The term “electroprocessing” or “electrodeposition” as used herein includes all methods of electrospinning, electrospraying, electroaerosoling, electroblowing, and electrosputtering of materials, combinations of two or more such methods, and any other method wherein materials are streamed, sprayed, sputtered or dripped across an electric field and toward a target. The electroprocessed material can be electroprocessed from one or more grounded reservoirs in the direction of a charged substrate or from charged reservoirs toward a grounded target. “Electrospinning” means a process in which fibers are formed from a solution or melt by streaming an electrically charged solution or melt through an orifice. “Electroaerosoling” means a process in which droplets are formed from a solution or melt by streaming an electrically charged polymer solution or melt through an orifice. “Electroblowing” means a process in which fibers are formed from a solution by blow spinning a polymer solution through an electric field. The term electroprocessing is not limited to the specific examples set forth herein, and it includes any means of using an electrical field for depositing a material on a target.
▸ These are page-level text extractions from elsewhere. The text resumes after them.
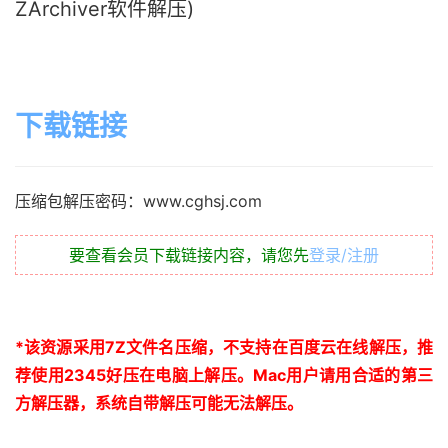
ZArchiver软件解压)
下载链接
压缩包解压密码：www.cghsj.com
要查看会员下载链接内容，请您先
登录/注册
*
该资源采用
7Z
文件名压缩，不支持在百度云在线解压，推
荐使用
2345
好压在电脑上解压。
Mac
用户请用合适的第三
方解压器，系统自带解压可能无法解压。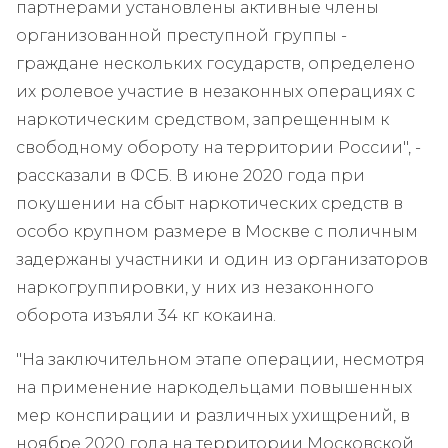
партнерами установлены активные члены
организованной преступной группы -
граждане нескольких государств, определено
их ролевое участие в незаконных операциях с
наркотическим средством, запрещенным к
свободному обороту на территории России", -
рассказали в ФСБ. В июне 2020 года при
покушении на сбыт наркотических средств в
особо крупном размере в Москве с поличным
задержаны участники и один из организаторов
наркогруппировки, у них из незаконного
оборота изъяли 34 кг кокаина.
"На заключительном этапе операции, несмотря
на применение наркодельцами повышенных
мер конспирации и различных ухищрений, в
ноябре 2020 года на территории Московской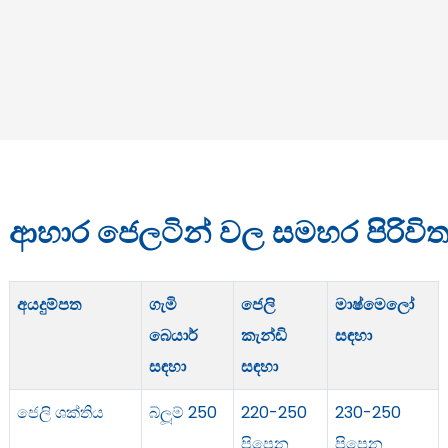
ආහාර ජෙලටින් වල සමහර පිරිවි
අයදුම්පත
ගැමි
ජෙලි
මාෂ්මෙලෝ
බෙයාර්
කැන්ඩි
සඳහා
සඳහා
සඳහා
ජෙලි ශක්තිය
බ්ලූම් 250
220-250
230-250
පිපෙන
පිපෙන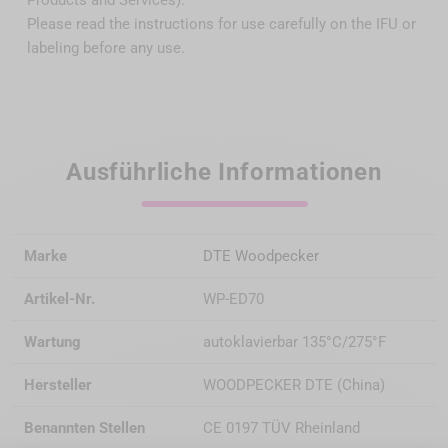
Products and Services).
Please read the instructions for use carefully on the IFU or
labeling before any use.
Ausführliche Informationen
Marke
DTE Woodpecker
Artikel-Nr.
WP-ED70
Wartung
autoklavierbar 135°C/275°F
Hersteller
WOODPECKER DTE (China)
Benannten Stellen
CE 0197 TÜV Rheinland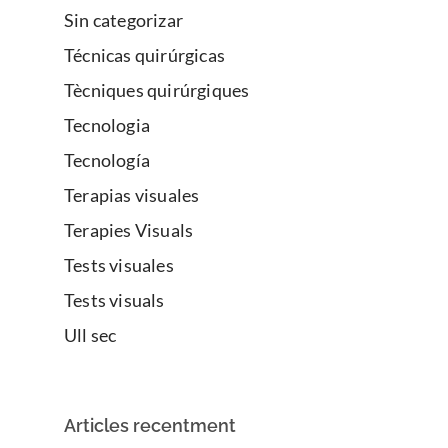
Sin categorizar
Técnicas quirúrgicas
Tècniques quirúrgiques
Tecnologia
Tecnología
Terapias visuales
Terapies Visuals
Tests visuales
Tests visuals
Ull sec
Articles recentment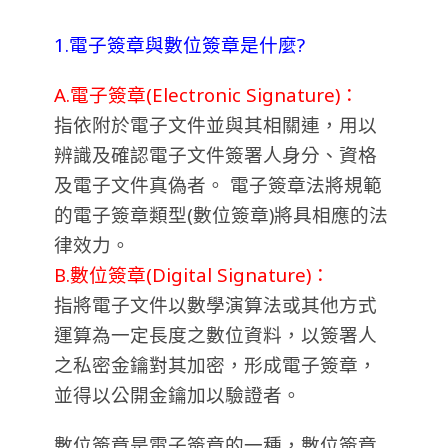
1.電子簽章與數位簽章是什麼?
A.電子簽章(Electronic Signature)：
指依附於電子文件並與其相關連，用以
辨識及確認電子文件簽署人身分、資格
及電子文件真偽者。 電子簽章法將規範
的電子簽章類型(數位簽章)將具相應的法
律效力。
B.數位簽章(Digital Signature)：
指將電子文件以數學演算法或其他方式
運算為一定長度之數位資料，以簽署人
之私密金鑰對其加密，形成電子簽章，
並得以公開金鑰加以驗證者。
數位簽章是電子簽章的一種，數位簽章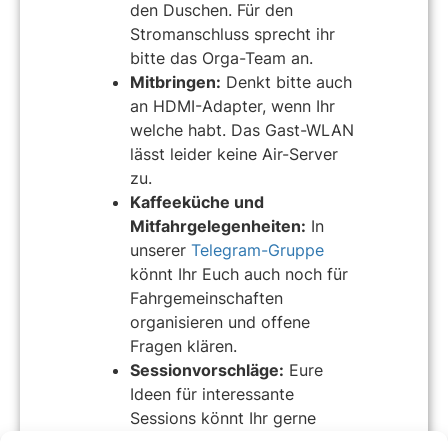
den Duschen. Für den
Stromanschluss sprecht ihr
bitte das Orga-Team an.
Mitbringen:
Denkt bitte auch
an HDMI-Adapter, wenn Ihr
welche habt. Das Gast-WLAN
lässt leider keine Air-Server
zu.
Kaffeeküche und
Mitfahrgelegenheiten:
In
unserer
Telegram-Gruppe
könnt Ihr Euch auch noch für
Fahrgemeinschaften
organisieren und offene
Fragen klären.
Sessionvorschläge:
Eure
Ideen für interessante
Sessions könnt Ihr gerne
schon vorab
in den Barcamp-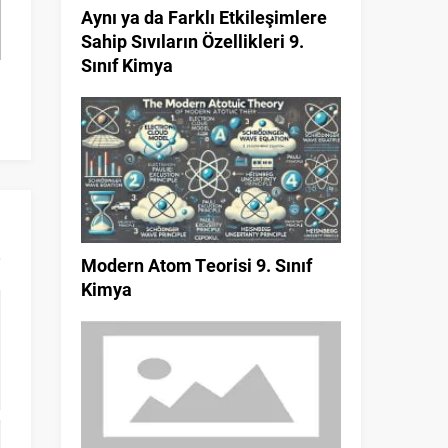
Aynı ya da Farklı Etkileşimlere
Sahip Sıvıların Özellikleri 9.
Sınıf Kimya
Paragrafta Ana Düşünce 5. Sınıf
Kaynama Sıcaklığı
Türkçe
Faktörler 9. S
Modern Atom Teorisi 9. Sınıf
Kimya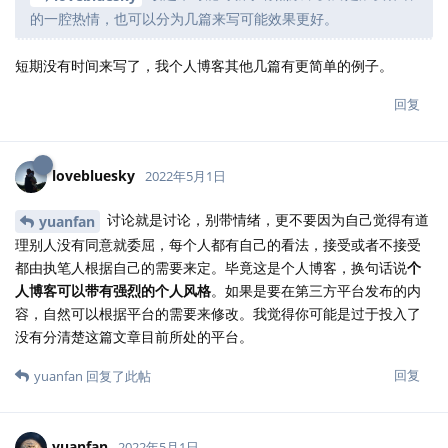
的一腔热情，也可以分为几篇来写可能效果更好。
短期没有时间来写了，我个人博客其他几篇有更简单的例子。
回复
lovebluesky
2022年5月1日
讨论就是讨论，别带情绪，更不要因为自己觉得有道
yuanfan
理别人没有同意就委屈，每个人都有自己的看法，接受或者不接受
都由执笔人根据自己的需要来定。毕竟这是个人博客，换句话说
个
人博客可以带有强烈的个人风格
。如果是要在第三方平台发布的内
容，自然可以根据平台的需要来修改。我觉得你可能是过于投入了
没有分清楚这篇文章目前所处的平台。
回复
yuanfan
回复了此帖
yuanfan
2022年5月1日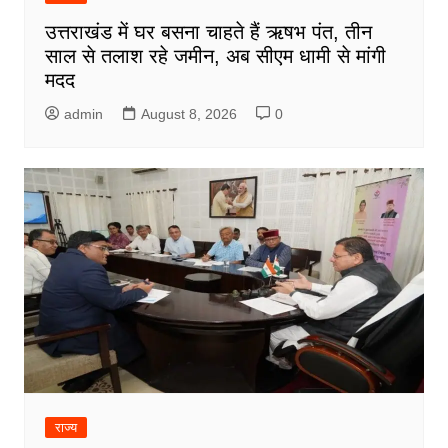
उत्तराखंड में घर बसना चाहते हैं ऋषभ पंत, तीन
साल से तलाश रहे जमीन, अब सीएम धामी से मांगी
मदद
admin
August 8, 2026
0
राज्य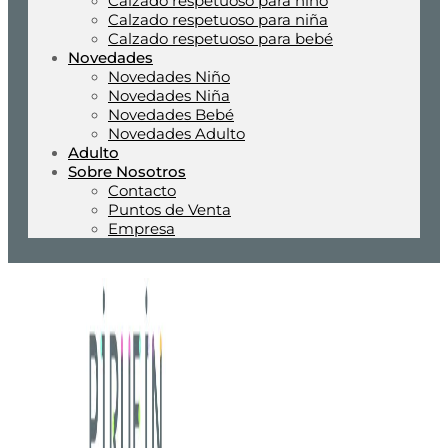
Calzado respetuoso para niño
Calzado respetuoso para niña
Calzado respetuoso para bebé
Novedades
Novedades Niño
Novedades Niña
Novedades Bebé
Novedades Adulto
Adulto
Sobre Nosotros
Contacto
Puntos de Venta
Empresa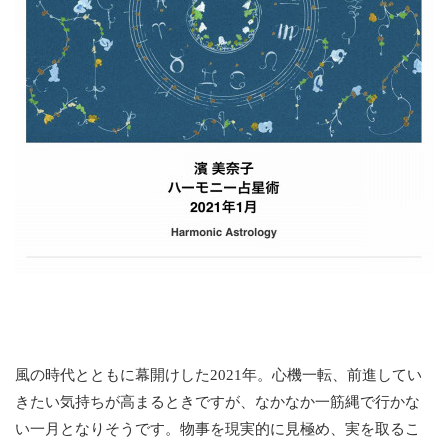
風の時代とともに幕開けした2021年。心機一転、前進してい
きたい気持ちが高まるときですが、なかなか一筋縄で行かな
い一月となりそうです。物事を現実的に見極め、実を取るこ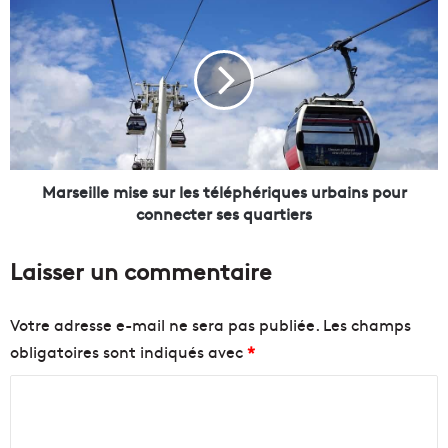
M
c
a
o
r
n
s
s
e
e
i
i
l
l
l
m
e
u
m
Marseille mise sur les téléphériques urbains pour
n
i
connecter ses quartiers
i
s
c
e
Laisser un commentaire
i
s
p
u
a
r
Votre adresse e-mail ne sera pas publiée.
Les champs
l
l
obligatoires sont indiqués avec
*
d
e
u
s
C
2
t
0
é
o
d
l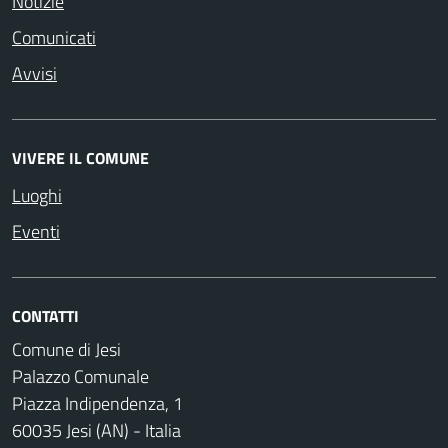
Notizie
Comunicati
Avvisi
VIVERE IL COMUNE
Luoghi
Eventi
CONTATTI
Comune di Jesi
Palazzo Comunale
Piazza Indipendenza, 1
60035 Jesi (AN) - Italia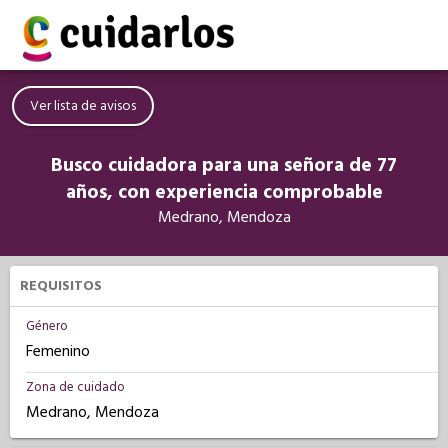
Ver lista de avisos
Busco cuidadora para una señora de 77
años, con experiencia comprobable
Medrano, Mendoza
REQUISITOS
Género
Femenino
Zona de cuidado
Medrano, Mendoza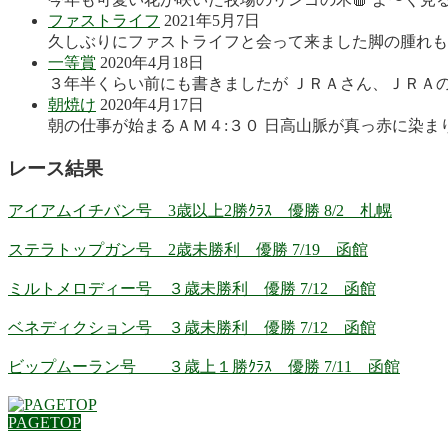
ファストライフ
2021年5月7日
久しぶりにファストライフと会って来ました脚の腫れも良
一等賞
2020年4月18日
３年半くらい前にも書きましたが ＪＲＡさん、ＪＲＡの
朝焼け
2020年4月17日
朝の仕事が始まるＡＭ４:３０ 日高山脈が真っ赤に染まり
レース結果
アイアムイチバン号 3歳以上2勝ｸﾗｽ 優勝 8/2 札幌
ステラトップガン号 2歳未勝利 優勝 7/19 函館
ミルトメロディー号 ３歳未勝利 優勝 7/12 函館
ベネディクション号 ３歳未勝利 優勝 7/12 函館
ビップムーラン号 ３歳上１勝ｸﾗｽ 優勝 7/11 函館
PAGETOP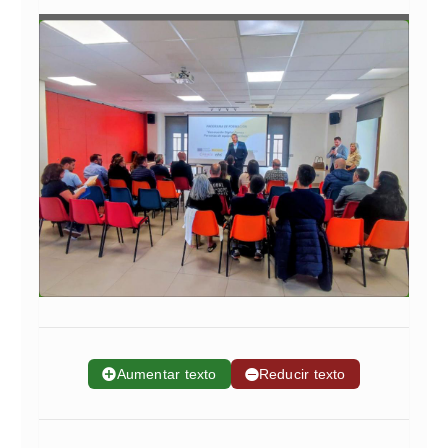
➕
Aumentar texto
➖
Reducir texto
“Electroaerosoling” means a process in which droplets are formed from a solution or melt by streaming an electrically charged polymer solution or melt through an orifice.

“Growth factor” refers to a substance that is effective to promote the growth of cells. Growth factors include, but are not limited to, basic fibroblast growth factor (bFGF), acidic fibroblast growth factor (aFGF), epidermal growth factor (EGF), insulin-like growth factor-I (IGF-T), insulin-like growth factor-II (IGF-II), platelet-derived growth factor-AB (PDGF), vascular endothelial cell growth factor (VEGF), activin-A, bone morphogenic proteins (BMPs), insulin, cytokines, chemokines, morphogens, neutralizing antibodies, other proteins, and small molecules.

“Hydrogel” refers to a water-insoluble and water-swellable cross-linked polymer that is capable of absorbing at least 3 times, preferably at least 10 times, its own weight of a liquid. “Hydrogel” can also refer to a “thermo-responsive polymer” as used herein.

As used herein, “scaffold” refers to a structure, comprising a biocompatible material, that provides a biocompatible surface suitable for adherence and proliferation of cells. A scaffold may further provide mechanical stability and support. A scaffold may be in a particular shape or form so as to influence or delimit a three-dimensional shape or form assumed by a population of proliferating cells. Such shapes or forms include, but are not limited to, films (e.g. a form with two-dimensions substantially greater than the third dimension), ribbons, cords, sheets, flat discs, cylinders, spheres, 3-dimensional amorphous shapes, etc.